AIM OF THE TASK: Exact copies of all the lines below are wanted, without a single picture.

Records excerpted from a collection
══════════

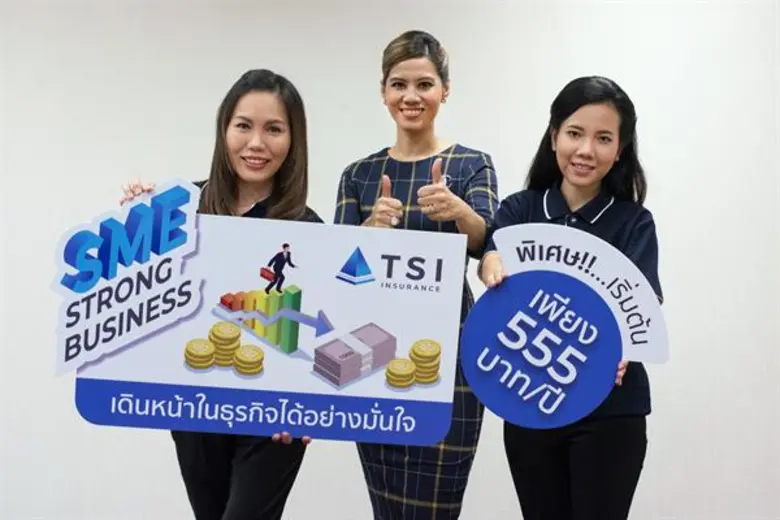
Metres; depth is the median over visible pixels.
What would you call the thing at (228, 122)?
woman
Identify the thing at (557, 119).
woman
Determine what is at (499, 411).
round sign
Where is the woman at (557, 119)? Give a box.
[474,78,662,519]
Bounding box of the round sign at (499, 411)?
[463,228,667,430]
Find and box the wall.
[0,0,779,517]
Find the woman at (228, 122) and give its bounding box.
[113,70,326,519]
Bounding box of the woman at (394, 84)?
[332,28,496,519]
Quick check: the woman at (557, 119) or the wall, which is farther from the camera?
the wall
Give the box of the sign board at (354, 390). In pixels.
[63,207,472,442]
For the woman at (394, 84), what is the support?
on the floor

══════════

RESULT FOR THIS TASK:
Metres; depth is the median over visible pixels.
What would you call the thing at (228, 122)?
woman
Identify the thing at (557, 119).
woman
Determine what is at (499, 411).
round sign
Where is the woman at (557, 119)? Give a box.
[474,78,662,519]
Bounding box of the round sign at (499, 411)?
[463,228,667,430]
Find and box the wall.
[0,0,779,517]
Find the woman at (228, 122) and give its bounding box.
[113,70,326,519]
Bounding box of the woman at (394, 84)?
[332,28,496,519]
Quick check: the woman at (557, 119) or the wall, which is farther from the camera?
the wall
Give the box of the sign board at (354, 390). In pixels.
[63,207,472,442]
For the woman at (394, 84), what is the support?
on the floor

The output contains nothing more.